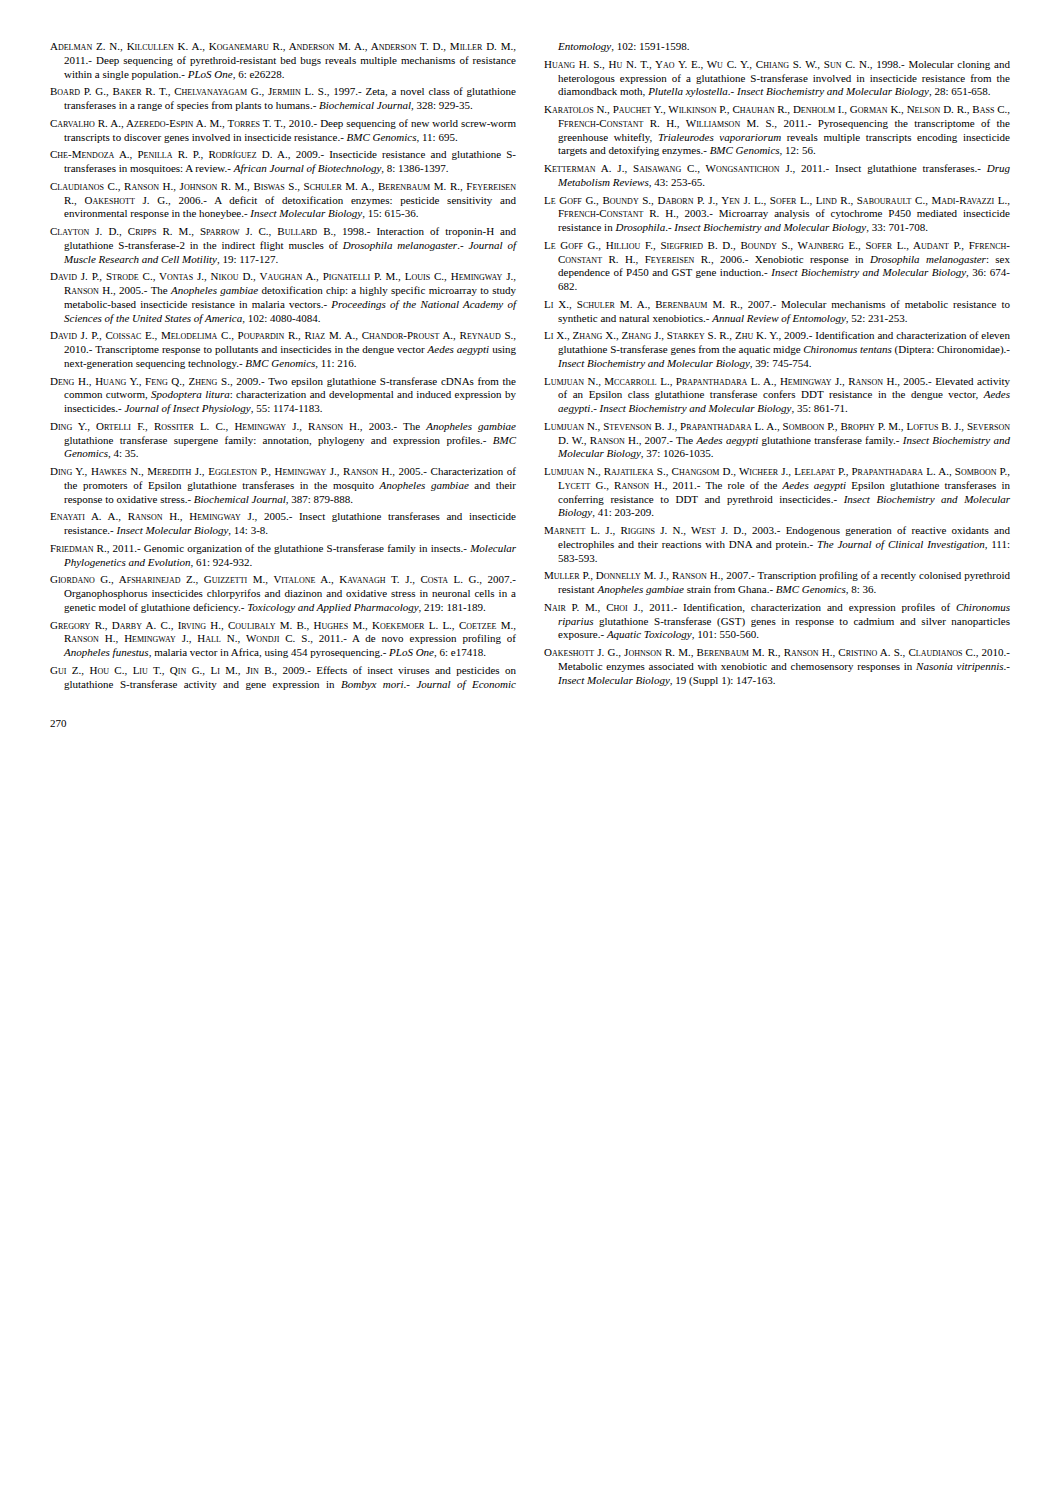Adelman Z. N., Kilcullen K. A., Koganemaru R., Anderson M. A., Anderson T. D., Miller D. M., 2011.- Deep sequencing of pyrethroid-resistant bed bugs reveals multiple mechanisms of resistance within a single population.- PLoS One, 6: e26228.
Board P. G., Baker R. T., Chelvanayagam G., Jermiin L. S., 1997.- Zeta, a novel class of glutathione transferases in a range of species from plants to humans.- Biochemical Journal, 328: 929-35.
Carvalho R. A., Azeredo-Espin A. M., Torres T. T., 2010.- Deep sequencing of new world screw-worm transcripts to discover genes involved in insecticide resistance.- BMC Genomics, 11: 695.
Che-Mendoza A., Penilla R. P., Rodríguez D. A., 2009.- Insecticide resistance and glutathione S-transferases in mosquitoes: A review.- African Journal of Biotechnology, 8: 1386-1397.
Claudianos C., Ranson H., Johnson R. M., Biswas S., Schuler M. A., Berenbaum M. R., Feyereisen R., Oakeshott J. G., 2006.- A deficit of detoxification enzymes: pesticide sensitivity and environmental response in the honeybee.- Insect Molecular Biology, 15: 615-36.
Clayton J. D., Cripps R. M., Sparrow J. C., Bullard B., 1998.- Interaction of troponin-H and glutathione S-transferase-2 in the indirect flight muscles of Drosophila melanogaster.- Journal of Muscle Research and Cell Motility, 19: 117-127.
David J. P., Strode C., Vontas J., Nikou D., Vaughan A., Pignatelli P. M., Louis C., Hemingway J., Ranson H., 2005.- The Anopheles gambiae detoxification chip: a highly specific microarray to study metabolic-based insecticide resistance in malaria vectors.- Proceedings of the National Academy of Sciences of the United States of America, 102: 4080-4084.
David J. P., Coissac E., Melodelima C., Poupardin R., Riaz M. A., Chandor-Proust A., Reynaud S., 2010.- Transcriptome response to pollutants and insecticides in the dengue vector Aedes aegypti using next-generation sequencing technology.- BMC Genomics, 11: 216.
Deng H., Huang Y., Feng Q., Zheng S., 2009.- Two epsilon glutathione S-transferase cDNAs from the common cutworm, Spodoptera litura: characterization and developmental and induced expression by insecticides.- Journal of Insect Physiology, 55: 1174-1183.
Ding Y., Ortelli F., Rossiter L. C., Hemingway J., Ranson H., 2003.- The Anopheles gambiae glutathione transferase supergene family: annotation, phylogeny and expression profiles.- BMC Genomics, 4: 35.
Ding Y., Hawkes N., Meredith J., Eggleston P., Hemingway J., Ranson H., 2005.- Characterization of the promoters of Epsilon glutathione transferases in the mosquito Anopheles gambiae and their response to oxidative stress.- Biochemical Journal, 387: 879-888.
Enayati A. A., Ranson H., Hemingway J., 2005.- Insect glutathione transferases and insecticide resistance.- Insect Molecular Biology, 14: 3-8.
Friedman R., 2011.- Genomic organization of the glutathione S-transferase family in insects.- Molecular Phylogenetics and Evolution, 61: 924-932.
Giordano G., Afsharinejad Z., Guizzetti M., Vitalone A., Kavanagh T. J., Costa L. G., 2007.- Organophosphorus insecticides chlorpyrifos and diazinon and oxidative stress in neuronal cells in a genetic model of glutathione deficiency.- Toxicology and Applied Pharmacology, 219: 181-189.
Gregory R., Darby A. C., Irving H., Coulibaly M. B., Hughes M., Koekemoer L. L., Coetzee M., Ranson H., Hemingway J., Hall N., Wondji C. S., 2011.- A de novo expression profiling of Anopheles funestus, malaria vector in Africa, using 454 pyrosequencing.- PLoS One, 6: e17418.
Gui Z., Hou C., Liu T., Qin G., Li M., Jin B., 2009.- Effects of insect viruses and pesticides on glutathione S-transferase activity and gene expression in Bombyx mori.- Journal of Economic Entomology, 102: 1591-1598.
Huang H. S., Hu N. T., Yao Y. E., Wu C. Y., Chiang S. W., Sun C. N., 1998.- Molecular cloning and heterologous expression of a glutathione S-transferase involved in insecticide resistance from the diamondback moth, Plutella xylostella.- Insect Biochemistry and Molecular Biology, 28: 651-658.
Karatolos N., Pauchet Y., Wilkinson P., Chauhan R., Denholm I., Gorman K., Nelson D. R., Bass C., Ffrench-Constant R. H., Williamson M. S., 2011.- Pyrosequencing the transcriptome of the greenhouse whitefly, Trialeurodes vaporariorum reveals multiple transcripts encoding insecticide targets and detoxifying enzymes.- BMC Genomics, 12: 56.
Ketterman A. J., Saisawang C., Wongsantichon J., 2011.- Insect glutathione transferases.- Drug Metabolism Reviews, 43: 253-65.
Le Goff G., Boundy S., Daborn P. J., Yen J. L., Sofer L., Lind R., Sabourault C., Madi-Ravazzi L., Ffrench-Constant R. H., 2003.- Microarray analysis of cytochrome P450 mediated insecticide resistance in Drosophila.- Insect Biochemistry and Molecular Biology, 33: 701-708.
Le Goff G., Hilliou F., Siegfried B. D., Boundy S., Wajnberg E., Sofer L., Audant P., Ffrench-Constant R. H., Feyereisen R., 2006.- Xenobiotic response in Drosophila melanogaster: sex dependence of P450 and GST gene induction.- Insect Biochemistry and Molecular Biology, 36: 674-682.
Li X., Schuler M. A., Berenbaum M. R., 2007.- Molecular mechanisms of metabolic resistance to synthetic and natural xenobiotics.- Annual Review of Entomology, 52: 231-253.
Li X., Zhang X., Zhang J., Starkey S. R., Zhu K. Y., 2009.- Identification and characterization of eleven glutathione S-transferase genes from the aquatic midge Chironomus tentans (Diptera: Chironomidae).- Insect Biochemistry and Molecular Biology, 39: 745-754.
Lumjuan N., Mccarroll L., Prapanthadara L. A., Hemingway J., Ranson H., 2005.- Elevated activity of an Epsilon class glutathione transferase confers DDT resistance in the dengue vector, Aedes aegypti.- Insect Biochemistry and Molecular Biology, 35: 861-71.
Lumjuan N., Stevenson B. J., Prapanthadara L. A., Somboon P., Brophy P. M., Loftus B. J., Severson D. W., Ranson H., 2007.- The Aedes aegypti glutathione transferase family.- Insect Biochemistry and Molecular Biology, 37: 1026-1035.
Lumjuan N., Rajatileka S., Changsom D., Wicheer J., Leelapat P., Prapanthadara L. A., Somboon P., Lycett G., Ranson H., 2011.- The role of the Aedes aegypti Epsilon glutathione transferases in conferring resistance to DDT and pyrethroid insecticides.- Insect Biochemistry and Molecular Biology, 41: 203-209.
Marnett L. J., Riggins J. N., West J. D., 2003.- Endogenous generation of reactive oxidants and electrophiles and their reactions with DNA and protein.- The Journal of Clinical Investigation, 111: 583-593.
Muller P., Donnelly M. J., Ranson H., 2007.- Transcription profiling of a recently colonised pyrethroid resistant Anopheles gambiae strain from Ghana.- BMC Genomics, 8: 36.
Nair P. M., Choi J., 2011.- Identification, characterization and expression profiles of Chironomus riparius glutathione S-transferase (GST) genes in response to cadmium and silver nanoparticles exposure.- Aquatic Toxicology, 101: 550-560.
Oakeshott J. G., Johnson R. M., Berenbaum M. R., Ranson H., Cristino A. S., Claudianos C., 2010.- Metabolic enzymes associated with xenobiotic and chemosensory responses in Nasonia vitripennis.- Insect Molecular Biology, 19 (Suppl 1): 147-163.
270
--
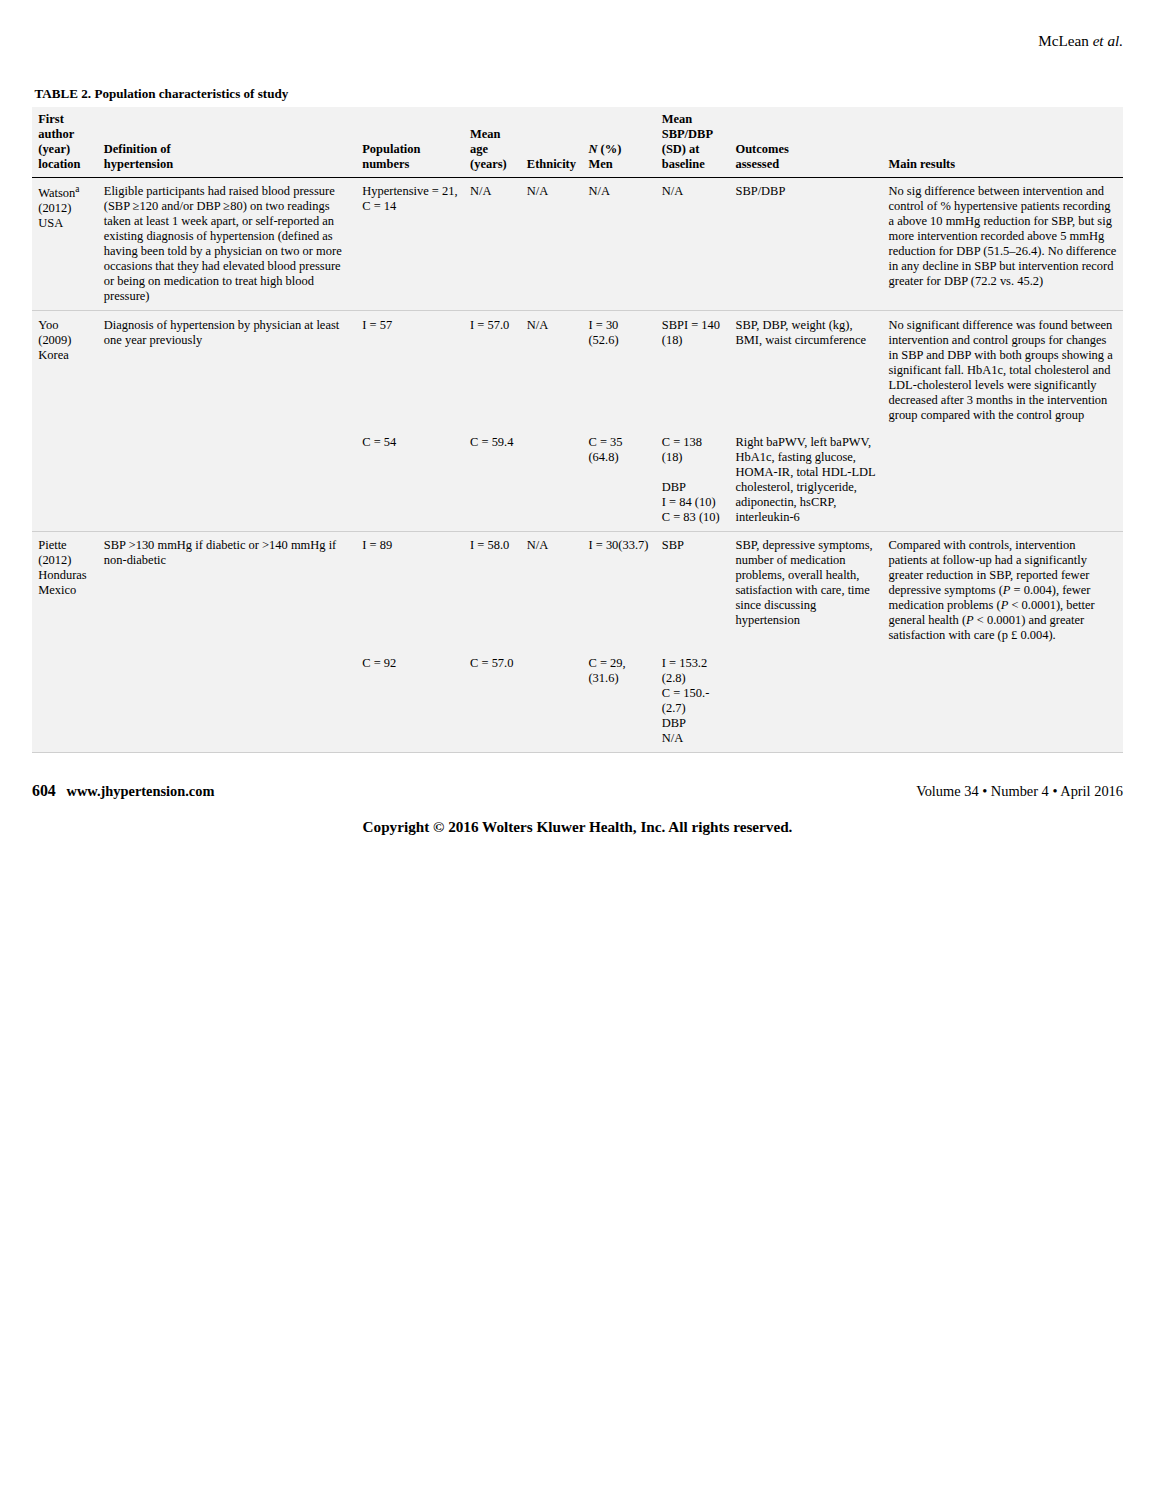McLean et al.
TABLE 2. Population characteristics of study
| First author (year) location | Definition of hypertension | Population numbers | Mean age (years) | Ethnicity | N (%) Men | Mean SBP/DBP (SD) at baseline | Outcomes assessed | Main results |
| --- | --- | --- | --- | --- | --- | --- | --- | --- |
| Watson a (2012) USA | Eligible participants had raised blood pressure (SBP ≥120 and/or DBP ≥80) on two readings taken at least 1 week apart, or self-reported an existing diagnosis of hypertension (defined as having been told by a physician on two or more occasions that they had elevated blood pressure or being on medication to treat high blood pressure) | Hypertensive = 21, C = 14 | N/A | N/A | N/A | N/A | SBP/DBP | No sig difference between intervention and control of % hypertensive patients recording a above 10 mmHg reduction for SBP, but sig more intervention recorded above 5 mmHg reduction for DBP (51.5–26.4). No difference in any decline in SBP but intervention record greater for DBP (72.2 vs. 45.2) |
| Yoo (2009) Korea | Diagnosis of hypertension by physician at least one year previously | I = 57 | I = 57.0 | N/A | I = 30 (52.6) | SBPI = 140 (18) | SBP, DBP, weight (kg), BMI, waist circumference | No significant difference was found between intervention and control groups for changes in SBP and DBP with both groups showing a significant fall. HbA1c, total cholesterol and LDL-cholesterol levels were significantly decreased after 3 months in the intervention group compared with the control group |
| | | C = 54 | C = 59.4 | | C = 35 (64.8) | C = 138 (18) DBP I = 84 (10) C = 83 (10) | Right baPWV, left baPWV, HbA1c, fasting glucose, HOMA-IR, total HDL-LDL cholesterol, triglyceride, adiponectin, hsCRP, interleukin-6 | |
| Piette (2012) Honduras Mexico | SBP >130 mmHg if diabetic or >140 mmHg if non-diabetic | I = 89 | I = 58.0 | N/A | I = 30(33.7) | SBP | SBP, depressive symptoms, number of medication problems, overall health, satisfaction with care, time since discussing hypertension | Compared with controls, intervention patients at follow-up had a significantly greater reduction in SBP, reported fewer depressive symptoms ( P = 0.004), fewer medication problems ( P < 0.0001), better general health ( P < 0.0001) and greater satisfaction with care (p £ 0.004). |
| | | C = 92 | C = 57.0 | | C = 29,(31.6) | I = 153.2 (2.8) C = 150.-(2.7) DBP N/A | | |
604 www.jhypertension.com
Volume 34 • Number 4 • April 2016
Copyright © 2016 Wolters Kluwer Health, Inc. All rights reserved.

### [What is required]
Reproduce, exactly as they stand in the data above, the lines from the one that holds "Friedman R., 2011.- Genomic" to the one that holds "Huang H. S., Hu", inclusive.

### [Exercise result]
Friedman R., 2011.- Genomic organization of the glutathione S-transferase family in insects.- Molecular Phylogenetics and Evolution, 61: 924-932.
Giordano G., Afsharinejad Z., Guizzetti M., Vitalone A., Kavanagh T. J., Costa L. G., 2007.- Organophosphorus insecticides chlorpyrifos and diazinon and oxidative stress in neuronal cells in a genetic model of glutathione deficiency.- Toxicology and Applied Pharmacology, 219: 181-189.
Gregory R., Darby A. C., Irving H., Coulibaly M. B., Hughes M., Koekemoer L. L., Coetzee M., Ranson H., Hemingway J., Hall N., Wondji C. S., 2011.- A de novo expression profiling of Anopheles funestus, malaria vector in Africa, using 454 pyrosequencing.- PLoS One, 6: e17418.
Gui Z., Hou C., Liu T., Qin G., Li M., Jin B., 2009.- Effects of insect viruses and pesticides on glutathione S-transferase activity and gene expression in Bombyx mori.- Journal of Economic Entomology, 102: 1591-1598.
Huang H. S., Hu N. T., Yao Y. E., Wu C. Y., Chiang S. W., Sun C. N., 1998.- Molecular cloning and heterologous expression of a glutathione S-transferase involved in insecticide resistance from the diamondback moth, Plutella xylostella.- Insect Biochemistry and Molecular Biology, 28: 651-658.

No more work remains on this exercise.